Adli Para Cezası Nedir? Türleri Nelerdir?
Cezalar işlenen suçun niteliğine ve ağırlığına göre, failin hürriyetine ve malvarlığına yönelik olabilir. Hükümlünün malvarlığına yönelen yaptırım, para cezasıdır. İşlenmiş olan bir suçtan dolayı kanunda öngörülen hadler arasında tayin olunacak bir miktar paranın devlet hâzinesine ödenmesi şeklinde 647 sayılı Kanunun 5. maddesinin 1. fıkrasında tanımlanan para cezası, 5237 sayılı Kanunun 52. maddesinin 1. fıkrasında adli para cezası şöyle tarif edilmektedir: Beş günden az ve kanunda aksine hüküm bulunmayan hâllerde yediyüzotuz günden fazla olmamak üzere belirlenen tam gün sayısının, bir gün karşılığı olarak takdir edilen miktar ile çarpılması suretiyle hesaplanan meblağın hükümlü tarafından Devlet Hâzinesine ödenmesinden ibarettir.

## Görev A
Girdileri en baştan başlayıp "complicated?." ifadesini içeren satırda bitecek şekilde, iki uçtaki satırlar da dahil olmak üzere aynen tekrarlayın.
Aşağıdaki girdilerin metinle hiçbir ilgisi yoktur.

Kaydedilmiş veriler

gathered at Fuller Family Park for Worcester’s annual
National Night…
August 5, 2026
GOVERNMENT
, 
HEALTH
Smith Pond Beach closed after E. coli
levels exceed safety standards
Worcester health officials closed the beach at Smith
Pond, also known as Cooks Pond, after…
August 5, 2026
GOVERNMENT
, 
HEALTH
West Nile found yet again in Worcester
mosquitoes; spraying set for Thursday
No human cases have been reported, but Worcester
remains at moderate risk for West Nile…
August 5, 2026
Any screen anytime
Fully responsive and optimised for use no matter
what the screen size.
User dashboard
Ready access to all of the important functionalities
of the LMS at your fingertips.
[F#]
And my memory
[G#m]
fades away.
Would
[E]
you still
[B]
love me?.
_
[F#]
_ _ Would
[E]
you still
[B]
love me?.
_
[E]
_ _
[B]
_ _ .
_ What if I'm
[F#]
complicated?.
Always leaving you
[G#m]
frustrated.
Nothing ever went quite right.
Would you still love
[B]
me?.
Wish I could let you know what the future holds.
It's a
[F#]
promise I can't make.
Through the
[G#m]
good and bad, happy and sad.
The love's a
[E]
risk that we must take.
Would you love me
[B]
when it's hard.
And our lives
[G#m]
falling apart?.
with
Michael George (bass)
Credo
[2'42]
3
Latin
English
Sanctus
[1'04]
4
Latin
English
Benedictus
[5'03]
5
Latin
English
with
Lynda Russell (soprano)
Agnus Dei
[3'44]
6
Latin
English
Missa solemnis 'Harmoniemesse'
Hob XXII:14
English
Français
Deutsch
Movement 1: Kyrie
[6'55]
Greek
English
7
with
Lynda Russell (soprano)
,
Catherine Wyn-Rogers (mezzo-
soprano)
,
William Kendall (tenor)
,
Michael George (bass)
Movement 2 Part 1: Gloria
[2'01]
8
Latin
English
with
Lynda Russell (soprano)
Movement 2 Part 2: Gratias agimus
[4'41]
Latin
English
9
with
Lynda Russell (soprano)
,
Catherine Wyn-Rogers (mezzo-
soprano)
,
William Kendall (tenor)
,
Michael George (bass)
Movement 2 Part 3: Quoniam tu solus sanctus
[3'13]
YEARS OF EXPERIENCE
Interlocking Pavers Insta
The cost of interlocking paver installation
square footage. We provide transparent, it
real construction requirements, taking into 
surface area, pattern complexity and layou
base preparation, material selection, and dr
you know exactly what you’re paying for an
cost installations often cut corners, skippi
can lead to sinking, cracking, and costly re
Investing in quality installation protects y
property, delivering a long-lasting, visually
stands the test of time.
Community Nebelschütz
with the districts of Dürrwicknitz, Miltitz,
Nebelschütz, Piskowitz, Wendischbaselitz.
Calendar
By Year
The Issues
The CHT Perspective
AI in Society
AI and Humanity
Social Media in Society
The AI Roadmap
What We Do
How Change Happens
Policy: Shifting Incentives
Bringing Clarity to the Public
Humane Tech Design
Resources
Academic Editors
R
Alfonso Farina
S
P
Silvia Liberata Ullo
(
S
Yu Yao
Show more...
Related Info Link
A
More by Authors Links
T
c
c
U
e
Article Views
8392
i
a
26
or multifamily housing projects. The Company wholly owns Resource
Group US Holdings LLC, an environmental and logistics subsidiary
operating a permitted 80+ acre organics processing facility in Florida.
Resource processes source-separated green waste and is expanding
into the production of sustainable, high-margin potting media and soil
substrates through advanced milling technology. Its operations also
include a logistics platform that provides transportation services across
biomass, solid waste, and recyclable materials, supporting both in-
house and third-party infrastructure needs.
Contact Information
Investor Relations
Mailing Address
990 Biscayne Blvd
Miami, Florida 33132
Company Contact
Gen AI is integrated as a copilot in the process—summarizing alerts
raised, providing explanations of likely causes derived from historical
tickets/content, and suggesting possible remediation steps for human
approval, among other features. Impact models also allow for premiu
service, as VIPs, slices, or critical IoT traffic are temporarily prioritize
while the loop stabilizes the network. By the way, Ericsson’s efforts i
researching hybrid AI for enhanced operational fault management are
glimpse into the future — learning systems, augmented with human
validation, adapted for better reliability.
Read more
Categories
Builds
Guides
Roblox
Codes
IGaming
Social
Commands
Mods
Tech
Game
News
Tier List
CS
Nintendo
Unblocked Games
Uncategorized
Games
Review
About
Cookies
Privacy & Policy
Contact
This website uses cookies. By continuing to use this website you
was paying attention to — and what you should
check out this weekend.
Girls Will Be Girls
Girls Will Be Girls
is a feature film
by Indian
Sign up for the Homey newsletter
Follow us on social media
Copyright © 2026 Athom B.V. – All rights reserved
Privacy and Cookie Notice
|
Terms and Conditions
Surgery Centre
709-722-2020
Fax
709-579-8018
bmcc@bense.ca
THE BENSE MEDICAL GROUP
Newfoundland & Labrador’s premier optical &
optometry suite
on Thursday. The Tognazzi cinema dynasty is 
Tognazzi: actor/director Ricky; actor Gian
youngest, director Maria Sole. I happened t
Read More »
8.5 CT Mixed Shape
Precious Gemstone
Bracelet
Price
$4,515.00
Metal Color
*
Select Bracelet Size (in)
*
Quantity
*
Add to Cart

## Görev B
Adli para cezası konulu metindeki "Hükümlünün malvarlığına yönelen yaptırım, para cezasıdır." cümlesini İngilizceye çevirin.

## Sonuç A
gathered at Fuller Family Park for Worcester’s annual
National Night…
August 5, 2026
GOVERNMENT
, 
HEALTH
Smith Pond Beach closed after E. coli
levels exceed safety standards
Worcester health officials closed the beach at Smith
Pond, also known as Cooks Pond, after…
August 5, 2026
GOVERNMENT
, 
HEALTH
West Nile found yet again in Worcester
mosquitoes; spraying set for Thursday
No human cases have been reported, but Worcester
remains at moderate risk for West Nile…
August 5, 2026
Any screen anytime
Fully responsive and optimised for use no matter
what the screen size.
User dashboard
Ready access to all of the important functionalities
of the LMS at your fingertips.
[F#]
And my memory
[G#m]
fades away.
Would
[E]
you still
[B]
love me?.
_
[F#]
_ _ Would
[E]
you still
[B]
love me?.
_
[E]
_ _
[B]
_ _ .
_ What if I'm
[F#]
complicated?.

## Sonuç B
The sanction directed at the convict's assets is the fine.